My Kindle, in plain view on the subway or bus, keeps my fellow commuters from knowing whether I have good or bad taste in books. Not only that, but their own ebooks keep me from knowing their taste in books.  These electronic readers keep me from judging people!  I hate that.  I am a person who stands strategically near the bookshelf at a cocktail party and squints at the spines of books, swatting away canapé-carrying waiters in favor of Isak Dinesen, all because she had a farm in Africa.  I have long held the view that you could fall in love with someone based mostly upon what they like to read.  Really shallow or disturbed people could carry Mrs. Bridge by Evan S. Connell, or Christina Stead’s The Man Who Loved Children, and I might fall in love with them.  But what am I supposed to do now, since everyone is hiding their preferences under a black leatherette cover, or even under a whimsical one, designed to look like Hello Kitty, or For Whom the Bell Tolls?  Fortunately for me, I am married and not in the market.  But as for those people out there who are now deprived of the opportunity to form instant opinions on a Brooklyn-bound train at night, based on another person’s relationship to literature: I feel sorry for them.
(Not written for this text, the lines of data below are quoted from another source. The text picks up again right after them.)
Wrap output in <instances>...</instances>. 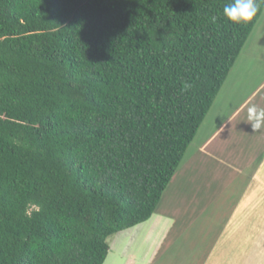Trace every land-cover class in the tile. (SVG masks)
<instances>
[{"label": "trees", "instance_id": "1", "mask_svg": "<svg viewBox=\"0 0 264 264\" xmlns=\"http://www.w3.org/2000/svg\"><path fill=\"white\" fill-rule=\"evenodd\" d=\"M233 0H0V264H105L156 213L264 13Z\"/></svg>", "mask_w": 264, "mask_h": 264}, {"label": "crops", "instance_id": "2", "mask_svg": "<svg viewBox=\"0 0 264 264\" xmlns=\"http://www.w3.org/2000/svg\"><path fill=\"white\" fill-rule=\"evenodd\" d=\"M239 66H242V69H246V73L237 71L236 69H241ZM240 72L243 73V78L245 74H247V79L239 80L237 77L241 75ZM245 85L248 86L247 90H244ZM235 87H239L237 92L234 91ZM225 89L227 91L233 89L235 96L243 94L242 91H245V94H243L245 95L244 98L234 97L235 100L234 103H232L233 119L235 117L240 118L239 116L244 112L246 105L248 108L255 105L260 109H264V13L248 39L219 95ZM219 95L209 114L211 112L213 113ZM209 114L204 122L208 119ZM251 123L252 122L249 121V126L252 128ZM204 124L202 125L204 126ZM201 128L202 127H200V129ZM221 128H223V130H221ZM206 133H208V137H216V139L211 142H204V146L199 153L200 158L201 153H207V155H209L211 146L215 148L225 143L223 137L228 134V132L225 131V127H216L215 124L210 126ZM212 133H214L213 135L215 136H213ZM219 133L222 134L219 135ZM253 133H264V128ZM217 139L220 140V142ZM189 164L190 162H186L180 166L160 204L167 199V195L168 198H170L174 186L182 189L184 182L187 185L193 184L195 187H197L198 184L204 183L205 186L203 184V188H200V185V189L196 188V192L199 191L200 196L198 198L192 197L188 205L187 203L189 202L182 203L184 205L183 208H186L185 210L182 208H175L174 210L168 211L165 210V208L160 209V207H158L159 210L156 211V214H154L148 222L117 234L113 243L110 245V251L114 250L115 244L119 242L122 248L121 255L124 258L129 259L134 257L130 260L134 262L141 260L142 264H254L255 260L258 259L257 256L264 259V256H260V253L255 251L257 246L250 240L251 236L249 235L252 234L255 229L254 227L247 226L249 221L246 220V218H248L247 215L249 211L240 212L235 209V204L231 202L227 209L228 214H226V212L224 213V204L228 200L220 194L222 192L221 188H217L215 196H213L214 201L219 197L216 201L218 204L216 208L218 210L211 211L212 215H210V217L207 216L206 213L209 210L207 209L208 197L203 199H201V197L203 195L202 191H206L207 189L205 188H208V185L214 183L213 179H210L208 181L210 183H207L208 178L199 174L191 178H189V176L185 177L184 174L190 170ZM257 165H259L258 169L262 170V165ZM190 175H193V172ZM251 178L252 181L253 177ZM200 179H205V182ZM182 180L184 182H182ZM221 181H224L221 187H229L231 183L229 179L221 178ZM199 198L203 201L197 200ZM194 199H196V201ZM188 206L192 208L189 210L192 214H188V212L182 213L187 211ZM218 207H220V209ZM230 208L232 211H230ZM239 214L242 215H240V219L237 221V224H235L234 222ZM204 216L207 218L204 219ZM233 217L235 218L231 221ZM225 219L227 220L224 221ZM199 222H201L200 226H198ZM207 224H209L210 227H206ZM246 228L248 231H244ZM241 230L244 232L241 233L242 241L244 240L242 244L239 243L236 237ZM124 241L126 243H124ZM133 246L134 249H132ZM177 246H182V252L178 250ZM136 249L140 251V255H138L139 253ZM152 250H154L153 254L151 252Z\"/></svg>", "mask_w": 264, "mask_h": 264}, {"label": "rangeland", "instance_id": "3", "mask_svg": "<svg viewBox=\"0 0 264 264\" xmlns=\"http://www.w3.org/2000/svg\"><path fill=\"white\" fill-rule=\"evenodd\" d=\"M239 67H241V69H236L237 71H243L246 73V69H242V66ZM240 74L241 75L237 77L239 80L247 79V74H245L244 78L243 73L240 72ZM238 88L239 87H235L234 91L237 92ZM247 89L248 86L245 85L244 90ZM234 91L233 89L230 91L225 89L223 92H221L218 100L216 101L217 105L214 107L213 113L211 112L209 114L208 119L206 122H204L205 124L203 123L204 126H201L202 128L199 130L195 140L187 150L181 166L183 163L190 162V170L184 174L185 177L189 176V178H191L192 176H197L196 174H199L208 178L207 183H210L208 181L213 179L214 183H211V185H208V188H205L207 189V192L202 191L203 195L201 197V199L208 197L207 209L209 210L206 213L207 216L210 217V215H212L211 211L218 210L216 208L218 205L216 201L219 197L217 196L218 198L216 201L213 200V196H215L217 188L222 189L220 194L226 197L228 200L224 204V213L226 212V214H228L227 209L231 202L235 204V209L238 211H249L247 215L248 218H246V220L249 221L247 226L254 227L255 229L252 234L249 235L251 236L250 240L257 246L255 251L259 252L260 256H264V133H253V129L249 126L247 105L244 108V112L241 113V116H239L240 118L235 117L233 119L232 103H234V97L244 98L245 96L243 95L245 94V91H242L243 94H238L236 96L234 95ZM228 119H230L231 122H229ZM214 124L216 127H225V131L228 132V134L223 137V141L225 143H223L221 146H216L215 148L211 146L209 155H207V153H201L200 158L199 153L204 146V142H211L212 140L216 139V137H208V133H206L207 129ZM213 134L214 133H212V135ZM220 134L222 133H219V135ZM218 141L220 142V140ZM257 164L262 165V170L258 169L259 165ZM192 172L193 175H190ZM251 177H253L252 181ZM221 178L229 179L231 181L229 187H221V184L224 182L221 181ZM200 180L205 182V179ZM182 182L184 181L182 180ZM203 184L204 183L198 184L197 187H195L193 184L187 185L184 182L182 189L174 186V190L170 198H168L167 195V199L158 207H160V209L165 208V210L168 211L174 210L175 208H182L185 210L186 208H183L184 205L182 203L189 202L187 203L188 205L190 204V199L192 197L198 198L200 196V192H196V188H199V185L200 188H203ZM194 200L196 201V199ZM197 200H200V198ZM218 208L220 209V207ZM191 209L192 208L188 206L187 211L182 213L188 212V214H192V212L189 211ZM157 210H159V208H157ZM230 211H232L231 208ZM240 215L242 214L237 215V218L234 222L235 224H237V221L240 219ZM206 218L207 217L204 216V219ZM234 218L235 217H233L231 221H233ZM226 220L227 219L224 221ZM200 223L201 222L198 223V226H200ZM208 226L209 224L206 225V227ZM244 231H248L247 228L244 229ZM242 232L243 231L241 230V232L236 235L240 244H242L244 241H242ZM114 239L115 236L109 239V245L113 243ZM124 243L126 242L124 241ZM115 245V249L110 251L109 257L105 264H142L141 260H137L138 262L130 260L134 257L129 259L124 258L121 255L122 248L120 247L119 242H117ZM177 248L179 251H181L182 246H177ZM132 249H134V246ZM136 251L139 253L138 255H140V251H138V249H136ZM151 252L153 254L154 250ZM257 258L258 259L255 260L254 264H264V259L259 258V256H257Z\"/></svg>", "mask_w": 264, "mask_h": 264}, {"label": "clouds", "instance_id": "4", "mask_svg": "<svg viewBox=\"0 0 264 264\" xmlns=\"http://www.w3.org/2000/svg\"><path fill=\"white\" fill-rule=\"evenodd\" d=\"M259 10V0H233L232 3L225 5L223 11L229 21L239 25L253 20ZM248 119L252 122L254 132L264 128V109H260L255 105L249 107ZM228 121L231 122L230 119Z\"/></svg>", "mask_w": 264, "mask_h": 264}]
</instances>
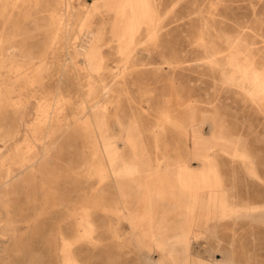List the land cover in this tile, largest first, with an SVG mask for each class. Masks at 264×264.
I'll list each match as a JSON object with an SVG mask.
<instances>
[{
    "label": "rangeland",
    "instance_id": "1",
    "mask_svg": "<svg viewBox=\"0 0 264 264\" xmlns=\"http://www.w3.org/2000/svg\"><path fill=\"white\" fill-rule=\"evenodd\" d=\"M146 1L0 0V264H264V0Z\"/></svg>",
    "mask_w": 264,
    "mask_h": 264
},
{
    "label": "bare ground",
    "instance_id": "2",
    "mask_svg": "<svg viewBox=\"0 0 264 264\" xmlns=\"http://www.w3.org/2000/svg\"><path fill=\"white\" fill-rule=\"evenodd\" d=\"M113 4H117L116 6V10L118 15H121L123 13L124 10L128 9L130 11V15L128 18V27H129V31L130 34L133 33L135 27L140 24L145 18H147L148 16V7H147V1L146 0H110ZM102 5V4H101ZM106 5V4H104ZM100 7V5H99ZM103 7V6H102ZM107 7V6H106ZM127 10V11H128ZM125 12V11H124ZM128 15V14H127ZM123 21V20H122ZM147 22V21H146ZM123 26V24H122ZM122 29V28H121ZM124 29V28H123ZM128 31V32H129ZM120 33V32H119ZM124 34V33H123ZM129 34V36H130ZM31 35V34H30ZM124 36V35H123ZM131 37V36H130ZM121 39V38H120ZM122 40V39H121ZM129 40V39H128ZM131 42V40H130ZM125 43V42H124ZM132 44V43H131ZM127 46V45H126ZM122 48V47H121ZM128 48V46H127ZM125 49H123L124 51ZM122 51V53H123ZM51 52V51H50ZM126 52V51H125ZM52 55V54H51ZM128 61V60H127ZM258 86V85H257ZM263 92V91H262ZM19 94V93H18ZM55 108V107H54ZM34 111V110H33ZM45 113V112H44ZM27 114V112H26ZM52 115V114H51ZM26 117H23V114H21L20 118L17 119V123L20 122L21 124H23V122H25ZM51 119V118H50ZM45 120V119H44ZM50 121V120H49ZM48 124V123H47ZM20 125V124H17ZM51 125V124H50ZM21 127V126H20ZM49 127V126H48ZM49 129V128H48ZM15 135H11L10 140L7 141H11L15 138ZM7 138V137H6ZM197 138V137H195ZM5 145H7V149L8 148H13L12 146H10V144L5 143ZM107 145V144H106ZM200 145V144H199ZM108 148V147H107ZM15 150V148H13ZM197 150V148H195ZM109 151V150H108ZM114 152V151H113ZM192 152V151H191ZM38 153V152H37ZM110 153V152H109ZM108 156V155H107ZM197 156V155H196ZM199 157V156H198ZM202 158V157H200ZM206 158V157H203ZM209 158V157H208ZM207 159V158H206ZM38 158L35 155H32L30 158V164L27 166H24L25 168H23V170H28L31 165L33 164H37L36 162H38ZM204 160V159H203ZM208 161V160H207ZM203 162V161H202ZM24 163V162H23ZM205 163V161L203 162ZM208 163V162H207ZM201 164V163H200ZM23 165V164H22ZM207 165V164H206ZM185 166V165H184ZM187 166V165H186ZM183 167V166H182ZM188 167V166H187ZM108 169V168H107ZM118 169V168H117ZM22 170V169H21ZM168 170V169H167ZM170 170V169H169ZM179 170V169H178ZM196 170V169H195ZM199 170V169H198ZM181 171V169H180ZM184 171V170H183ZM190 171V170H189ZM194 171V170H193ZM208 171V170H207ZM166 172V171H165ZM152 173V172H151ZM182 173V172H181ZM211 173V172H210ZM20 174V173H19ZM37 174V173H36ZM149 174V172H148ZM180 174V173H179ZM207 174V173H206ZM205 174V175H206ZM6 175H8V172H6ZM34 175V174H33ZM169 175V173H168ZM182 175V174H181ZM186 175V174H185ZM203 173H192L189 174L188 177L186 178V181L184 180V188L186 189L185 191L187 192V205L186 208L184 206V210L186 211V219L183 222V231L181 233V235H192L193 232V222H192V218L195 217L196 212L199 208V204H200V198L201 195L203 193H207L208 194V206L210 208V203H212L217 197L216 193L217 191H215V188L213 187V185H209L208 181L209 179L208 176L206 177ZM208 175V174H207ZM17 176V175H16ZM111 177V175H110ZM4 178V177H3ZM178 178V177H177ZM6 179V177H5ZM13 179V178H12ZM172 179V178H171ZM112 180V179H110ZM122 180V179H121ZM140 180V179H139ZM175 180V179H174ZM7 181V180H6ZM178 181V180H177ZM215 182V180H214ZM113 183V182H112ZM177 183V182H176ZM181 183V182H180ZM6 184V183H5ZM169 184V183H168ZM182 186V185H181ZM215 186V185H214ZM115 187V186H113ZM183 188V187H181ZM183 188V189H184ZM115 190V189H114ZM184 191V192H185ZM116 192V191H115ZM117 195V194H116ZM120 201V200H119ZM122 201V200H121ZM146 208V207H145ZM212 213V212H211ZM151 219V218H150ZM152 222V221H151ZM150 224V223H149ZM169 227V226H168ZM170 232V231H169ZM173 232V231H172ZM153 234V233H152ZM170 235V234H169ZM171 236V235H170ZM194 237V236H193ZM165 238V237H164ZM166 239V238H165ZM172 239V238H171ZM170 239V240H171ZM154 240V239H153ZM162 241V239H161ZM155 242V241H154ZM166 244V243H165ZM159 246V245H158ZM187 246V245H185ZM158 248V247H157ZM156 249V248H155ZM162 250V249H161ZM168 250V249H167ZM166 251V250H165ZM166 253V252H165ZM173 253V252H172ZM164 256V254H163ZM171 256V255H170ZM152 264V263H151ZM155 264V263H153Z\"/></svg>",
    "mask_w": 264,
    "mask_h": 264
}]
</instances>
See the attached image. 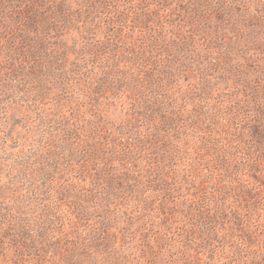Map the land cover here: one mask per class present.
Masks as SVG:
<instances>
[{
    "label": "rangeland",
    "instance_id": "obj_1",
    "mask_svg": "<svg viewBox=\"0 0 264 264\" xmlns=\"http://www.w3.org/2000/svg\"><path fill=\"white\" fill-rule=\"evenodd\" d=\"M0 264H264V0H0Z\"/></svg>",
    "mask_w": 264,
    "mask_h": 264
}]
</instances>
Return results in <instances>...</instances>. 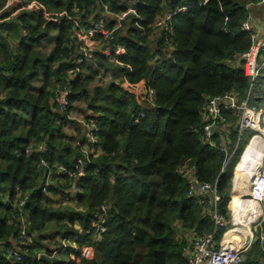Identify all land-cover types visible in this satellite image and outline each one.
<instances>
[{"label": "trees", "instance_id": "trees-1", "mask_svg": "<svg viewBox=\"0 0 264 264\" xmlns=\"http://www.w3.org/2000/svg\"><path fill=\"white\" fill-rule=\"evenodd\" d=\"M127 1L19 0L14 6L13 0L0 1V264H38L39 253L49 259L56 237L73 240L75 247L68 250V261L49 259L54 264H186L185 233H207L213 225L189 197L184 167L193 168L200 181L218 178L222 211H237L243 204L230 197L233 167L244 164L262 139L248 143L251 130L238 136L239 113L224 111L222 132L215 136H224L229 152L236 149L221 172L224 155L204 142L201 110L207 98L226 92L238 100L246 96L250 77L232 57L252 44L241 23L257 0H139L137 13L125 17L115 38L94 51L111 78L100 84L97 71L87 67L71 82L69 110L59 112L51 101L67 80L65 70L76 54L69 43L78 28L104 5L117 13ZM180 7L186 9L174 14L171 33L153 37L152 25ZM52 27L56 37L44 53L36 46ZM92 77L99 83L93 90ZM259 82L249 105L263 125L264 76ZM72 110L96 121L98 150L90 153L84 174L69 181L53 166L73 168L84 158L75 145L83 137L79 126L67 117ZM70 126L74 133L68 135ZM50 169L46 194L42 188ZM72 182L80 191L75 204L56 205L53 193L71 194ZM19 214L31 244L18 239ZM15 248L23 253L20 262L9 256ZM263 256L255 241L239 264H264Z\"/></svg>", "mask_w": 264, "mask_h": 264}, {"label": "built area", "instance_id": "built-area-1", "mask_svg": "<svg viewBox=\"0 0 264 264\" xmlns=\"http://www.w3.org/2000/svg\"><path fill=\"white\" fill-rule=\"evenodd\" d=\"M101 1V0H98ZM139 0H128L124 5V10L117 13L112 12L107 5L103 6V9L99 13H95L85 24L78 28V36L74 37L72 43L69 46H74L76 54L73 60L65 70L67 77L63 87H57L54 90L52 102L57 105L59 112H66L69 110L70 95H71V82L74 79L83 74L87 67H91L98 73V78L109 80L111 74L105 68L99 66L95 59V50L102 45L109 44L114 38L115 33L121 26L122 21L127 15H135L137 13L136 4ZM248 6H253L249 4ZM256 6L263 8L264 12V0H257ZM186 7H180L177 9L169 10L164 16L157 20L153 25V32L157 34L153 37L158 36L159 32L171 33V22L175 13L185 10ZM242 30L251 34L252 44L249 48L242 53L236 54L232 57L235 63H242V67L245 72L249 75V87L246 92V96L242 100L236 99V95L231 92L207 98L202 105L201 110V135L204 142L212 147L214 150L223 153L224 159L221 167L223 172L229 163L231 156L233 155L234 149L229 152L228 141H225L224 136H218L216 138L215 132L219 130L222 132V124L225 121L223 112L224 111H236L239 113L237 134L241 136L244 132L251 130L253 131L252 137L249 138L248 143L254 138H261L264 143V124L259 123L257 116V109L255 106L249 105V99L254 94V90H257L261 85L259 80L264 76V37L261 41L258 40V32L252 25L251 15L241 23ZM152 37V38H153ZM168 37L165 41H168ZM117 50H121L119 43H117ZM14 51H16V45H14ZM156 61L160 60V57H155ZM153 91L150 90L147 94V98H152ZM73 112H67L68 119L75 120L78 126L84 128L83 137L75 141V145L79 146L84 158H79L73 168L65 167L62 165H54L53 168L58 173L66 174L69 181H72L77 176L84 174L83 166L88 162L90 153H94L98 150L96 145V121H86L85 117L81 115V119L71 118L70 115ZM264 120V118H263ZM228 138V137H227ZM42 148V144L38 146ZM243 156V154H242ZM43 166L48 167V163L41 160ZM238 164V163H237ZM236 164V165H237ZM234 165L233 168L236 167ZM252 176L250 178L249 186L250 199L249 203L244 205L243 209L239 211H222L219 207L220 196L218 195V178L213 181H200L195 175L191 174L192 168L184 167L186 169L187 177V188L189 190V197H193L199 203L202 208V212L205 218L209 220L213 228L207 233H197L193 236L191 242L186 244L183 248V254L186 259V264H239L246 260L247 252L255 241H258L263 255H264V155L260 162L256 163L254 160L249 162ZM182 168L180 170L183 171ZM52 170L50 169L46 175V182L42 188V191L49 194L48 186L51 183ZM235 172L231 179L229 191L235 186ZM74 192L77 194L80 192L74 182ZM230 192V193H231ZM76 196L74 198H76ZM105 211V207H102ZM239 215L243 214L246 216L248 221V227L250 228V234L239 241H232L228 239V233L234 230L244 229L247 224L246 222L238 221ZM107 216L103 214L100 221L95 225L98 231H102V226ZM18 239L22 244H31L33 239L27 233V224L24 216L19 214L18 216ZM245 226V227H243ZM223 230L221 233H219ZM81 231V230H80ZM99 237H96L98 239ZM71 239L61 238L58 241V245L55 250L52 251L49 259L54 260L55 255L59 254L68 246V242ZM23 253L19 248H15L9 251V256L13 257V260L20 262L23 259ZM41 255L37 254L35 261L38 264H42ZM46 256V255H45ZM47 257V256H46ZM264 259V256H263ZM55 262L46 263L54 264ZM57 263V262H56Z\"/></svg>", "mask_w": 264, "mask_h": 264}, {"label": "crops", "instance_id": "crops-1", "mask_svg": "<svg viewBox=\"0 0 264 264\" xmlns=\"http://www.w3.org/2000/svg\"><path fill=\"white\" fill-rule=\"evenodd\" d=\"M251 18H252V25L254 26V29L258 32V40L257 41H261L264 37V12H263V8L260 6L253 7L251 9ZM56 33H57L56 28H54V27L50 28L48 37L46 39L42 40L41 43L38 44L36 47L41 50L43 46H46L45 49L41 50V51L44 53H48L53 46V42H54V39L56 37ZM46 51H48V52H46ZM78 129L80 130V133L83 136L84 128L82 126H79ZM225 130L227 131L226 133L229 136L228 131H231V130L228 128L227 124L225 125ZM67 133H68V135L74 133L71 126L68 128ZM76 138H79V137H76ZM191 174L195 175V170L193 168L191 170ZM230 183H232V182H230ZM70 192H71V194L69 193L66 196H62L61 193H59V192H54L53 196L51 197L52 201L56 205H67L68 200H69V203L75 204L74 197L76 196V192H74V186L73 185H72V188L70 189ZM64 197H66V198H64ZM230 197H231V194H230ZM241 206L242 205L239 206V208L237 209V212L239 211L240 208L242 209ZM239 214L240 213H238V218H237L238 221L239 222H246V224L248 225L249 219H247L246 216H244L243 214H241V215H239ZM195 234H197V233L194 231H188L185 233L187 244H189L191 242V240ZM59 239H61V237H56L54 240H57V242H58ZM67 247H69L67 250L65 247L63 251H61L59 254L55 255L54 258L56 261H68V256H69L68 250L75 247V242L73 240H70L68 242ZM79 247H82V249L87 254L93 256L92 251L90 250V247H88L87 245L86 246L81 245Z\"/></svg>", "mask_w": 264, "mask_h": 264}, {"label": "bare ground", "instance_id": "bare-ground-1", "mask_svg": "<svg viewBox=\"0 0 264 264\" xmlns=\"http://www.w3.org/2000/svg\"><path fill=\"white\" fill-rule=\"evenodd\" d=\"M97 125V124H96ZM263 142V141H262ZM264 155V143L263 145L257 144L248 154V160L244 164H237L235 167V186L232 189L231 195L240 199L242 204V209L244 205L249 203L251 196L250 189L248 188L250 178L252 176V171L254 168L250 169L249 162L254 160L256 163L260 162ZM189 192V190H188ZM250 234V228L245 227L244 229L230 231L228 233V239L234 242L242 240Z\"/></svg>", "mask_w": 264, "mask_h": 264}, {"label": "rangeland", "instance_id": "rangeland-1", "mask_svg": "<svg viewBox=\"0 0 264 264\" xmlns=\"http://www.w3.org/2000/svg\"><path fill=\"white\" fill-rule=\"evenodd\" d=\"M44 45H45V44H44ZM45 47H46V46H43L41 50H44ZM46 52H48V51H46ZM105 81H106V79L104 78V80L102 79V81L99 82V83H100V84H103V83H105ZM32 82H33V86H34V85L36 86V84L34 83V81H32ZM35 82L39 83V82H40V79L35 80ZM99 83L96 82L95 77H92V81H91V83L88 84V86H89L90 88H92V90H93V88H94L97 84H99ZM83 103H84L83 101H79L77 104H78L79 108H80L82 111H86V109H85V106H86V105H84ZM72 112H73V113L70 115L71 118H78V119H81V115H80V114H76V113L74 112V110H72ZM72 125H74V124H72ZM252 135H254V134H251L250 137H252ZM250 137H249V138H250ZM234 172H235V168H233V175H234ZM230 192H231V190H230ZM230 194H231V193H230ZM230 200H231V198L228 200L227 205L229 204ZM243 227H245V226H243ZM246 227H248V225H247Z\"/></svg>", "mask_w": 264, "mask_h": 264}, {"label": "water", "instance_id": "water-1", "mask_svg": "<svg viewBox=\"0 0 264 264\" xmlns=\"http://www.w3.org/2000/svg\"><path fill=\"white\" fill-rule=\"evenodd\" d=\"M19 0H13L12 6H14L15 4L18 3ZM41 259L43 261H45L46 263H51V261L45 256V255H41Z\"/></svg>", "mask_w": 264, "mask_h": 264}]
</instances>
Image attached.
Conversations that spring up around Kindle use tend not to be about content, but about mechanics.  “Say, is that the new version?” a stranger might ask, leaning close, or, “How’s the contrast on that thing?” in place of the remark,”Why, I love The Man Who Loved Children, too!”  But perhaps there’s a chance here for people not to judge one another at all.  Apparently there’s a new TV show that’s grasping at the “American Idol” market, called “The Voice,” and the whole premise seems to be that the celebrity judges listen to a bunch of singers without looking at them, and then decide whether or not to let them proceed in the contest.  As soon as they let them advance, the judges’ chairs whirl around so they can get the visual effect, too, and think: Oh my God, oh my God, I actually allowed a fat person (or a person with deeply pocked skin) to potentially become a celebrity.  Maybe the radical way to think of all this is that people who carry ebooks should not be judged by the likes of me or you.  There are a lot of kinds of books that a person can read, depending on mood.  And really, who knows what lurks behind the leatherette?  Maybe it isn’t even a book at all, but a series of random words strung together.  Or maybe, inside the Hello Kitty cover carried by a handsome thirty-year-old banker, resides a novel called Hello Kitty: a Tokyo Adventure.  I don’t know what people’s relationship to reading is going to be in the future.  I have no idea how brainy young people will fall in love.  Perhaps it will only be about pheromones, buffness or banter, and never ever involve the sexual stimulants known as Cormac McCarthy or David Foster Wallace or Virginia Woolf.

Books, those shape-shifters, are changing fast.  They are becoming elusive, hidden, and perhaps soon they will be entirely internal, screened on our brain-pans for an audience of one, leaving the hands free.  But even so, I know that I’ll keep reading, I’ll keep writing, and I guess I’ll keep judging people in whatever secret ways I can.